REQUIRED WORK - In the records below, count the lines that have "tarifs" and answer with the number alone.

_ _ _ _ _

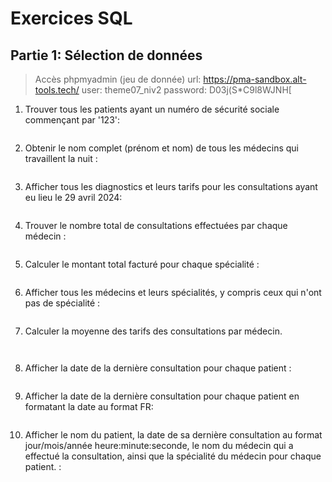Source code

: 
# Exercices SQL

## Partie 1: Sélection de données
> Accès phpmyadmin (jeu de donnée) 
> url: https://pma-sandbox.alt-tools.tech/ 
> user: theme07_niv2
> password: D03j(S*C9l8WJNH[

1. Trouver tous les patients ayant un numéro de sécurité sociale commençant par '123':

```sql


```

2. Obtenir le nom complet (prénom et nom) de tous les médecins qui travaillent la nuit :

```sql


```

3. Afficher tous les diagnostics et leurs tarifs pour les consultations ayant eu lieu le 29 avril 2024:

```sql


```

4. Trouver le nombre total de consultations effectuées par chaque médecin :

```sql


```

5. Calculer le montant total facturé pour chaque spécialité :

```sql


```

6. Afficher tous les médecins et leurs spécialités, y compris ceux qui n'ont pas de spécialité : 

```sql


```

7. Calculer la moyenne des tarifs des consultations par médecin.

```sql



```

8. Afficher la date de la dernière consultation pour chaque patient :

```sql


```

9. Afficher la date de la dernière consultation pour chaque patient en formatant la date au format FR:

```sql

```

10. Afficher le nom du patient, la date de sa dernière consultation au format jour/mois/année heure:minute:seconde, le nom du médecin qui a effectué la consultation, ainsi que la spécialité du médecin pour chaque patient. :
    
```sql


```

_ _ _ _ _

RESULT FOR THIS TASK - 2